The father of her children came back form Vietnam a broken man, and his progressive disintegration into psychosis, culminating in his arranging her funeral without the usual prerequisite, was one of those Nietchzcheian trials that makes you stronger by almost killing you.  Between her travails in the VA with him, with her children and herself when they were on their own, and with the clinic, she has a real stake in the health care debate.

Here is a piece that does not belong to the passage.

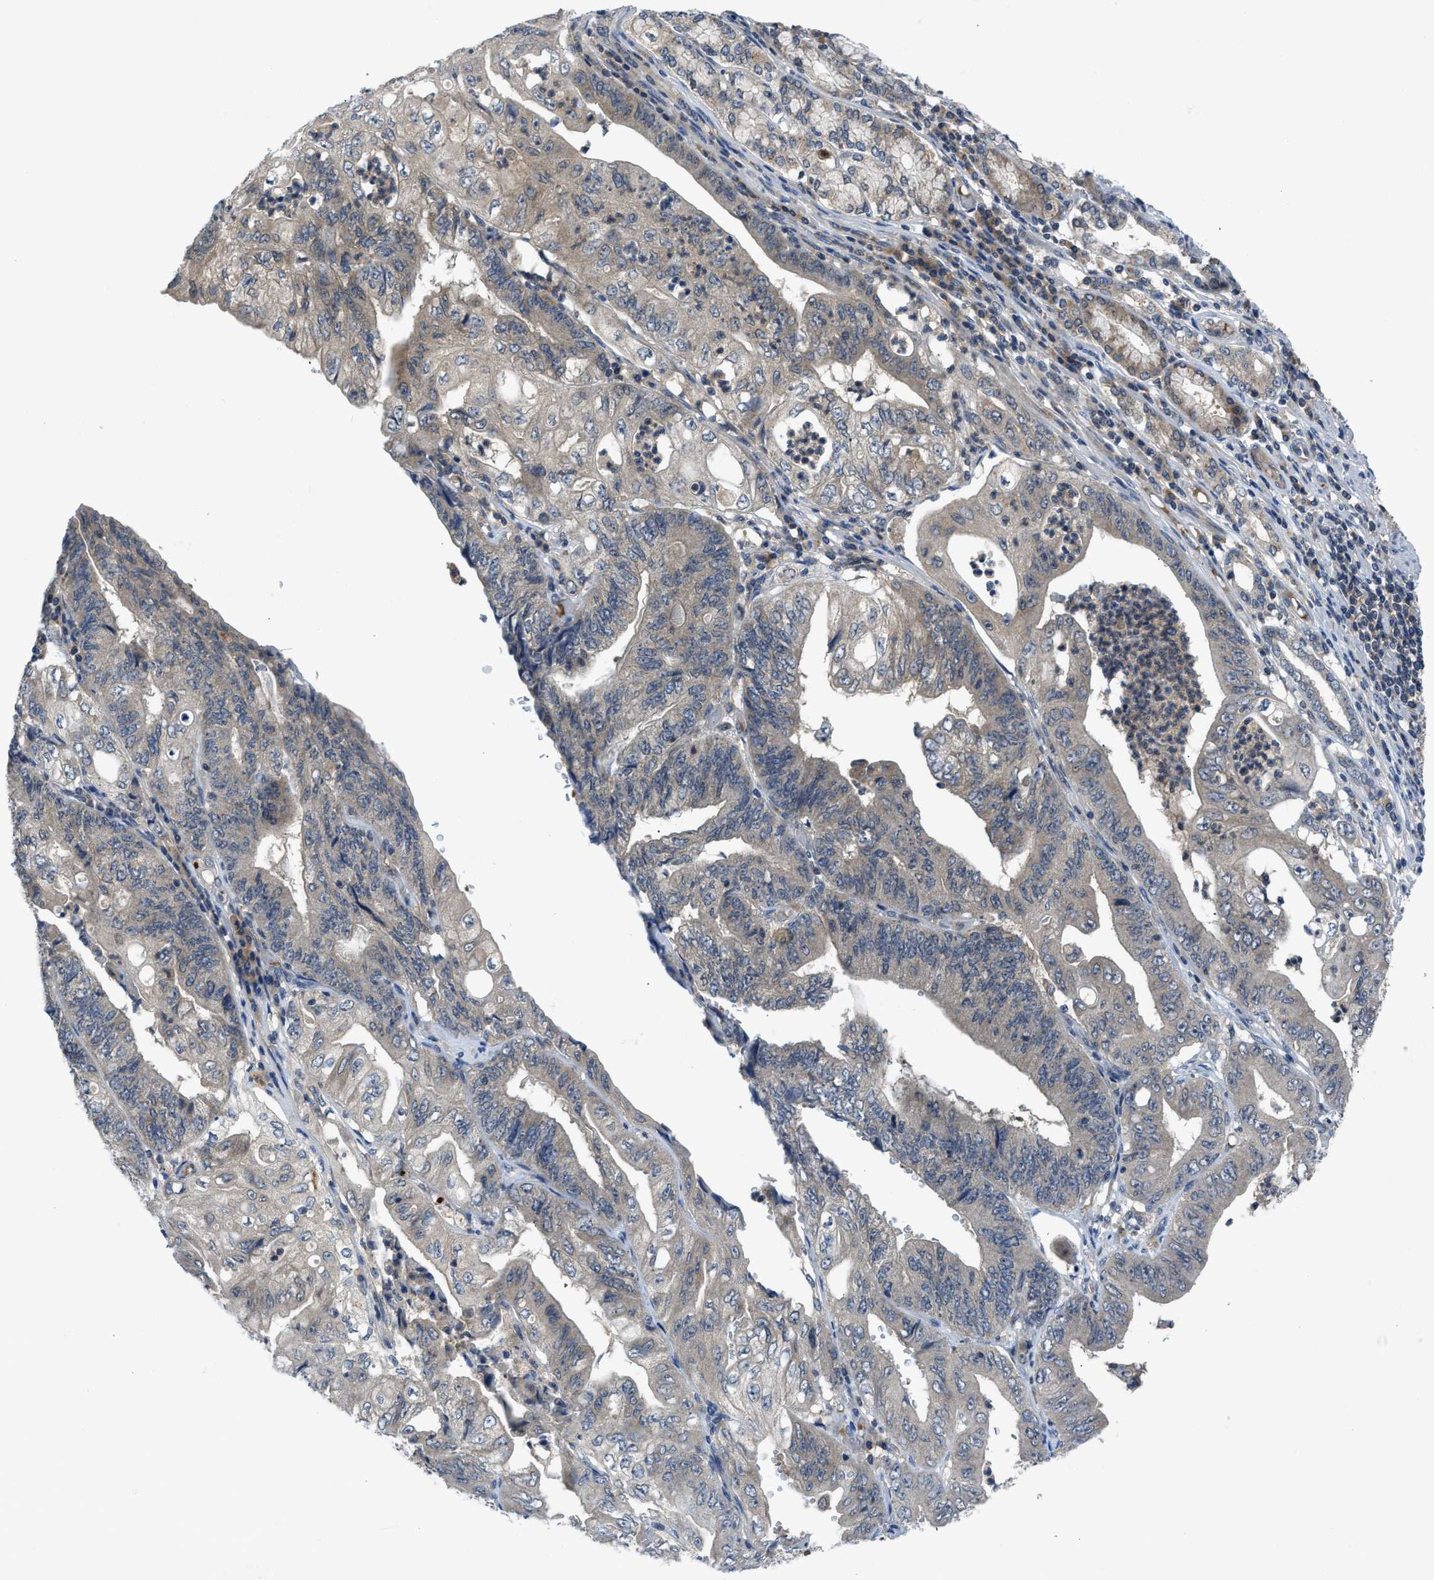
{"staining": {"intensity": "weak", "quantity": ">75%", "location": "cytoplasmic/membranous"}, "tissue": "stomach cancer", "cell_type": "Tumor cells", "image_type": "cancer", "snomed": [{"axis": "morphology", "description": "Adenocarcinoma, NOS"}, {"axis": "topography", "description": "Stomach"}], "caption": "Human stomach cancer stained for a protein (brown) reveals weak cytoplasmic/membranous positive staining in approximately >75% of tumor cells.", "gene": "PDE7A", "patient": {"sex": "female", "age": 73}}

It is a deep pleasure to sit with a friend who is quick, opinionated, and has been so tested by life as to be unafraid.  I am sure she has her phantasms when the nights are lonely and the desert winds blow, but each day she aligns her unruly body and her unruly hair and her unruly mind (as long as we understand this last to be ‘anti-rule’ – I cried as I watched her jump out of a very comfortable airplane with no parachute some years ago rather than live by someone else’s rules).  And then she ventures forth to tilt at windmills, and she’s knocked a few down as well.  I will pray for you in the same whisper the desert makes – Parasam Gate, Bodhi Svaha.